(SELECTED EXTRACT)

From 8fe999224e5d6b5403c8cd2fc81c0066314e90f5 Mon Sep 17 00:00:00 2001
From: =?UTF-8?q?Andre=20Anast=C3=A1cio?= <andreluisanastacio@gmail.com>
Date: Wed, 15 Jan 2025 17:06:36 -0300
Subject: [PATCH] Rewrite tests

---
 dev/provision.py                              | 24 ------------
 tests/conftest.py                             |  4 +-
 .../integration/test_statistics_operations.py | 37 +++++++++++++++----
 3 files changed, 31 insertions(+), 34 deletions(-)

diff --git a/dev/provision.py b/dev/provision.py
index a4dd213e7d..b358da6593 100644
--- a/dev/provision.py
+++ b/dev/provision.py
@@ -401,27 +401,3 @@
     )
     spark.sql(f"ALTER TABLE {catalog_name}.default.test_empty_scan_ordered_str WRITE ORDERED BY id")
     spark.sql(f"INSERT INTO {catalog_name}.default.test_empty_scan_ordered_str VALUES 'a', 'c'")
-
-    spark.sql(
-        f"""
-        CREATE OR REPLACE TABLE {catalog_name}.default.test_table_statistics_operations (
-            number integer
-        )
-        USING iceberg
-        TBLPROPERTIES (
-            'format-version'='2'
-        );
-        """
-    )
-    spark.sql(
-        f"""
-        INSERT INTO {catalog_name}.default.test_table_statistics_operations
-        VALUES (1)
-        """
-    )
-    spark.sql(
-        f"""
-        INSERT INTO {catalog_name}.default.test_table_statistics_operations
-        VALUES (2)
-        """
-    )

(End SELECTED EXTRACT)

* _WORK INSTRUCTIONS_:
[a] In the Git patch, reproduce the section starting at "From 8fe999224e5d6b5403c8cd2fc81c0066314e90f5 Mon" and ending at "insertions(+), 34 deletions(-)", substituting "Refactor tests" for "Rewrite tests".
[b] Extend the Git patch from the point where it stops.

(PROVIDED RECORDS)

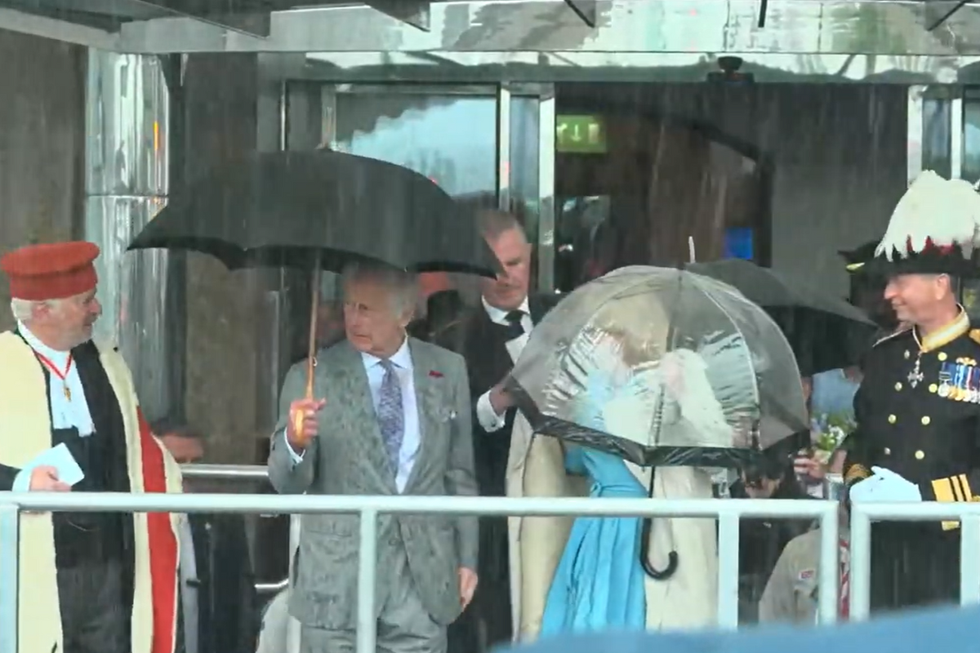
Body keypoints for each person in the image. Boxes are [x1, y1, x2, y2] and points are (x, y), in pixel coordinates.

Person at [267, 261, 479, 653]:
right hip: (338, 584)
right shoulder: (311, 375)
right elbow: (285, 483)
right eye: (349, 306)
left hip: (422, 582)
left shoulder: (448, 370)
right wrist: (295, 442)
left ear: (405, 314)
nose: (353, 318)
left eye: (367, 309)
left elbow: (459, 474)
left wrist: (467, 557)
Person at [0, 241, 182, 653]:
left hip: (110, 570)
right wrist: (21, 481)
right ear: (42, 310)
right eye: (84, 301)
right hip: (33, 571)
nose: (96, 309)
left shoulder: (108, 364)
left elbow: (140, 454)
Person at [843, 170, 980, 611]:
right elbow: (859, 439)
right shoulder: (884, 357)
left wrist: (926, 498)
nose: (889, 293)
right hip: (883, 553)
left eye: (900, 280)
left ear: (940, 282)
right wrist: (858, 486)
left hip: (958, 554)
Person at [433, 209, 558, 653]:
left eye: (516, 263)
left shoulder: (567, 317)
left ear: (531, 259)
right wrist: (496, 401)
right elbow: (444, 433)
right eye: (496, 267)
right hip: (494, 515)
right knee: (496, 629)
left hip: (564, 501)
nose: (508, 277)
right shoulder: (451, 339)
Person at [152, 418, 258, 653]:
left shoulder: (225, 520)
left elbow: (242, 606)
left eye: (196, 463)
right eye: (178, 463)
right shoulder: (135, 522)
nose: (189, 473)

(End PROVIDED RECORDS)
(PROVIDED RECORDS)

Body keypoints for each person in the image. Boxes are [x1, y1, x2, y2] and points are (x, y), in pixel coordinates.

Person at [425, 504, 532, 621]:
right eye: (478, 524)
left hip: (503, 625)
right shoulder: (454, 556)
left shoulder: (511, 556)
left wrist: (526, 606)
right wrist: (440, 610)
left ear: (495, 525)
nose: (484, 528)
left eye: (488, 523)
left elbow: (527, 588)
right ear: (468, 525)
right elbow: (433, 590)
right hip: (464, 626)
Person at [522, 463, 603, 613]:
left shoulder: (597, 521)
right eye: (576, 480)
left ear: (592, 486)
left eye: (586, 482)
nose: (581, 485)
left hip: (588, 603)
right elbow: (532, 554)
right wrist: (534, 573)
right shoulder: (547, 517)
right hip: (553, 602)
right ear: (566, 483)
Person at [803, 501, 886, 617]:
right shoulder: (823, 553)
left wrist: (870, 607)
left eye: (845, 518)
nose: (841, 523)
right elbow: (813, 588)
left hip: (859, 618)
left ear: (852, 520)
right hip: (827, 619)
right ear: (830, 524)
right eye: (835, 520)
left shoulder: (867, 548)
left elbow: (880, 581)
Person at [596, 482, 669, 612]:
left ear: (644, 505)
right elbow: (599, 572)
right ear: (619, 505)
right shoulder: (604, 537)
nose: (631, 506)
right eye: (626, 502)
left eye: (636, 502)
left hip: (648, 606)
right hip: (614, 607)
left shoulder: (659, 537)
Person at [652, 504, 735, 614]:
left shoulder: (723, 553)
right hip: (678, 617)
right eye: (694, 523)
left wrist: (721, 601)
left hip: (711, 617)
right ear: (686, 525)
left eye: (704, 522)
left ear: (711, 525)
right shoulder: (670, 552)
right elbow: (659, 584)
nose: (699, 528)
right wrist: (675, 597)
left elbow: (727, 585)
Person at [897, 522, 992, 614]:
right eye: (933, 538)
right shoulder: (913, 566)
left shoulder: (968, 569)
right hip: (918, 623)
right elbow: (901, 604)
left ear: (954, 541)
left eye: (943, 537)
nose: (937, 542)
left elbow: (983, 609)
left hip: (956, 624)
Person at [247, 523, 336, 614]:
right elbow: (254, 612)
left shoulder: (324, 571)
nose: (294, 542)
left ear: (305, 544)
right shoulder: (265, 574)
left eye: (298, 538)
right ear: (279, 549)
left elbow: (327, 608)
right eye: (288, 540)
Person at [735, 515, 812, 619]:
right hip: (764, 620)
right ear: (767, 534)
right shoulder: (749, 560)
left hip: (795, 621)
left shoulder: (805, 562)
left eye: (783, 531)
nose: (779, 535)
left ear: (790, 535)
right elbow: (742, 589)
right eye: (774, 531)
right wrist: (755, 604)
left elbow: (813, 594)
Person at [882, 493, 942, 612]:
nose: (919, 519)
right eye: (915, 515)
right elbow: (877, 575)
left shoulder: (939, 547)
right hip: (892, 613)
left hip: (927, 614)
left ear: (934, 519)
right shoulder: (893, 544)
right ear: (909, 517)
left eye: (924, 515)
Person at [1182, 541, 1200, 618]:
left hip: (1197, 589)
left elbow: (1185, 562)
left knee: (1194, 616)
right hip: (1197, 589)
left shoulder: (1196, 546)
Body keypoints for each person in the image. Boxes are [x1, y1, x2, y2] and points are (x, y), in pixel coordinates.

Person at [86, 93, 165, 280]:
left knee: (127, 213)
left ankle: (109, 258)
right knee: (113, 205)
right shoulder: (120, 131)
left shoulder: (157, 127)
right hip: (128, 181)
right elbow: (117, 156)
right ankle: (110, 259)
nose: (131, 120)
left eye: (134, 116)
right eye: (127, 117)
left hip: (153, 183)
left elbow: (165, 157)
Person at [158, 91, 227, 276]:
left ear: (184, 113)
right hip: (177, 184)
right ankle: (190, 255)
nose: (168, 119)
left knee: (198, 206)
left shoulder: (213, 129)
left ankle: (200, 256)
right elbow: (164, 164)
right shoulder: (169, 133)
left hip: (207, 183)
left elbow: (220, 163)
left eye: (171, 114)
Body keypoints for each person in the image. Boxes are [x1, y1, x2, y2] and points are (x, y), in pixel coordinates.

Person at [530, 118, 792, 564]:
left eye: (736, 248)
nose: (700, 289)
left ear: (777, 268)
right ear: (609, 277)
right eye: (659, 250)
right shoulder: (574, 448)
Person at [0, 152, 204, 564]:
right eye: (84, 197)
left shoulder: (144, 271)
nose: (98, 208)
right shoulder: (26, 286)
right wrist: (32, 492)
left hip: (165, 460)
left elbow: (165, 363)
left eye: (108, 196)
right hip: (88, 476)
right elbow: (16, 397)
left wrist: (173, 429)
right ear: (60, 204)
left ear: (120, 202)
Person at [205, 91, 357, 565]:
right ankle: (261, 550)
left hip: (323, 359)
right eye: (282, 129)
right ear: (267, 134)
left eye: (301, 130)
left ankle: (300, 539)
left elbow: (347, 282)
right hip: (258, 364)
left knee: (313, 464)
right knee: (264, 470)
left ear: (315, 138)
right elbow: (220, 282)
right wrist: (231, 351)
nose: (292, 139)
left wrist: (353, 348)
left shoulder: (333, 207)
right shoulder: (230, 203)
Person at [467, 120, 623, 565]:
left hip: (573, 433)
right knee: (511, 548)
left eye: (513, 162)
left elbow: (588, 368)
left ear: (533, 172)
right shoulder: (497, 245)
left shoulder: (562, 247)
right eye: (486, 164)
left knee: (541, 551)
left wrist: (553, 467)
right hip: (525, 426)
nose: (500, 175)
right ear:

(End PROVIDED RECORDS)

* _PER-TASK OUTPUTS_:
[a]
From 8fe999224e5d6b5403c8cd2fc81c0066314e90f5 Mon Sep 17 00:00:00 2001
From: =?UTF-8?q?Andre=20Anast=C3=A1cio?= <andreluisanastacio@gmail.com>
Date: Wed, 15 Jan 2025 17:06:36 -0300
Subject: [PATCH] Refactor tests

---
 dev/provision.py                              | 24 ------------
 tests/conftest.py                             |  4 +-
 .../integration/test_statistics_operations.py | 37 +++++++++++++++----
 3 files changed, 31 insertions(+), 34 deletions(-)

[b]
diff --git a/tests/conftest.py b/tests/conftest.py
index 453c62cbe7..c8dde01563 100644
--- a/tests/conftest.py
+++ b/tests/conftest.py
@@ -1010,7 +1010,7 @@ def generate_snapshot(
             "file-footer-size-in-bytes": 42,
             "blob-metadata": [
                 {
-                    "type": "ndv",
+                    "type": "apache-datasketches-theta-v1",
                     "snapshot-id": 3051729675574597004,
                     "sequence-number": 1,
                     "fields": [1],
@@ -1024,7 +1024,7 @@ def generate_snapshot(
             "file-footer-size-in-bytes": 42,
             "blob-metadata": [
                 {
-                    "type": "ndv",
+                    "type": "deletion-vector-v1",
                     "snapshot-id": 3055729675574597004,
                     "sequence-number": 1,
                     "fields": [1],
diff --git a/tests/integration/test_statistics_operations.py b/tests/integration/test_statistics_operations.py
index de9a8e691f..361bfebb63 100644
--- a/tests/integration/test_statistics_operations.py
+++ b/tests/integration/test_statistics_operations.py
@@ -14,24 +14,45 @@
 # KIND, either express or implied.  See the License for the
 # specific language governing permissions and limitations
 # under the License.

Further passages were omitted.